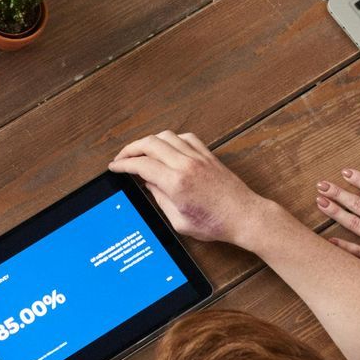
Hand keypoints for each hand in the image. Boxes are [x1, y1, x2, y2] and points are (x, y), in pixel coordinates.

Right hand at [110, 129, 263, 249]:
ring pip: (166, 136)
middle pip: (149, 144)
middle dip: (130, 149)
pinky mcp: (208, 155)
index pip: (141, 165)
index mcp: (176, 183)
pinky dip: (171, 139)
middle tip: (122, 157)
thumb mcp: (179, 221)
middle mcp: (186, 165)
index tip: (115, 166)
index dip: (123, 164)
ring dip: (149, 141)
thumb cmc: (216, 223)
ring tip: (141, 151)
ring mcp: (198, 157)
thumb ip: (160, 200)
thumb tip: (148, 185)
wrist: (244, 216)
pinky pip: (185, 137)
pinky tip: (167, 147)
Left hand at [314, 170, 359, 287]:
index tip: (344, 173)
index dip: (358, 179)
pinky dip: (343, 246)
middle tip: (321, 186)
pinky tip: (329, 240)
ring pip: (354, 224)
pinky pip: (358, 252)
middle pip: (358, 204)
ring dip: (335, 212)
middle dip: (338, 193)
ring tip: (320, 203)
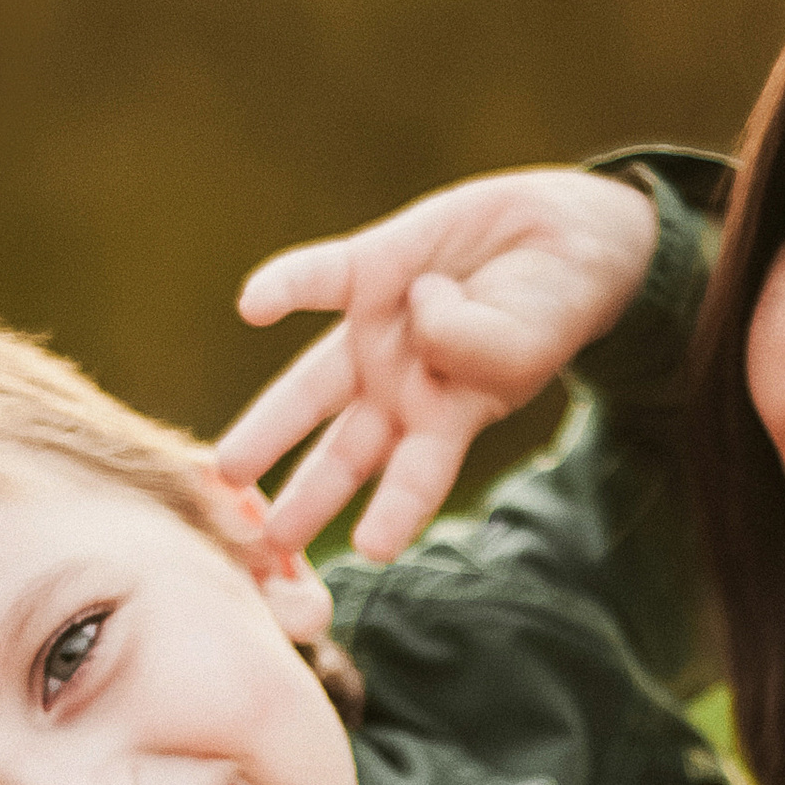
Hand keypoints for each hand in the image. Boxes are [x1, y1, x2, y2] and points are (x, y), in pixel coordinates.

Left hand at [213, 168, 657, 560]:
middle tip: (267, 543)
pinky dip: (285, 288)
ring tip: (226, 467)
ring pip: (310, 386)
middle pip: (344, 452)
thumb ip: (473, 343)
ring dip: (270, 424)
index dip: (397, 511)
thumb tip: (419, 311)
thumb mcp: (525, 340)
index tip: (372, 551)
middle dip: (308, 496)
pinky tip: (254, 305)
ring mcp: (375, 334)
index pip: (417, 476)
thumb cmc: (550, 308)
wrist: (559, 233)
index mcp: (445, 421)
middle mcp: (398, 388)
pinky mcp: (365, 267)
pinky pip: (317, 279)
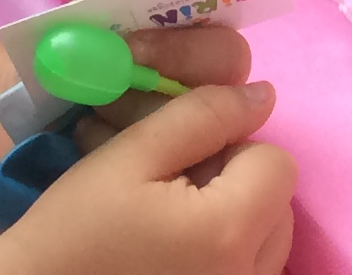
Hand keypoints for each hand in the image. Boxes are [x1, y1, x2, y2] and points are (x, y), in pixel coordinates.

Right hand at [0, 77, 291, 274]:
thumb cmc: (74, 227)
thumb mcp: (132, 154)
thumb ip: (202, 115)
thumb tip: (263, 95)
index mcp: (229, 232)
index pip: (275, 163)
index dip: (231, 147)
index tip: (182, 159)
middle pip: (277, 205)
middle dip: (236, 184)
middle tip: (172, 187)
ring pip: (267, 243)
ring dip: (234, 222)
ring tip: (170, 222)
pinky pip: (246, 273)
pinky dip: (223, 256)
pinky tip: (171, 253)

### Assignment
Each entry above must be duplicated precisely; none of the pictures may be included.

### Your response
Hand keypoints for each hand in the image. Boxes are [x1, y1, x2, y2] and points are (x, y), in pixel coordinates.

Right hand at [110, 129, 263, 249]:
ring pip: (166, 136)
middle pip: (149, 144)
middle dip: (130, 149)
pinky mcp: (208, 155)
index pip: (141, 165)
index mcp: (176, 183)
pinky dip: (171, 139)
middle tip: (122, 157)
thumb mcp: (179, 221)
middle mcp: (186, 165)
index tip: (115, 166)
index dip: (123, 164)
ring dip: (149, 141)
thumb cmc: (216, 223)
ring tip: (141, 151)
ring mcp: (198, 157)
thumb ip: (160, 200)
thumb tip: (148, 185)
wrist: (244, 216)
pinky pip: (185, 137)
pinky tip: (167, 147)
Left hand at [314, 170, 359, 287]:
index tip: (344, 173)
index dip: (358, 179)
pinky dip: (343, 246)
middle tip: (321, 186)
pinky tip: (329, 240)
ring pip: (354, 224)
pinky pip: (358, 252)
middle pip: (358, 204)
ring dip: (335, 212)
middle dip: (338, 193)
ring tip: (320, 203)
Hand keypoints for each hand in the image. Boxes are [x1, y1, x2, y2] and points are (x, y), in pixel coordinates.

Left hand at [213, 168, 657, 560]:
middle tip: (267, 543)
pinky dip: (285, 288)
ring tip: (226, 467)
ring pip: (310, 386)
middle pip: (344, 452)
thumb ip: (473, 343)
ring dip: (270, 424)
index dip: (397, 511)
thumb tip: (419, 311)
thumb mcp: (525, 340)
index tip: (372, 551)
middle dip: (308, 496)
pinky tip: (254, 305)
ring mcp: (375, 334)
index pip: (417, 476)
thumb cmc: (550, 308)
wrist: (559, 233)
index mcp: (445, 421)
middle mcp: (398, 388)
pinky mcp: (365, 267)
pinky pip: (317, 279)
Hand keypoints for each hand in the image. Boxes are [x1, y1, x2, y2] and points are (x, y), in pixel coordinates.

Right hand at [0, 77, 291, 274]:
thumb cmc: (74, 227)
thumb mcp: (132, 154)
thumb ip: (202, 115)
thumb tip: (263, 95)
index mcp: (229, 232)
index pip: (275, 163)
index dip: (231, 147)
index tip: (182, 159)
middle pip: (277, 205)
middle dip: (236, 184)
middle tip: (172, 187)
ring pip: (267, 243)
ring dip: (234, 222)
ring tip: (170, 222)
pinky pip: (246, 273)
pinky dip: (223, 256)
pinky tip: (171, 253)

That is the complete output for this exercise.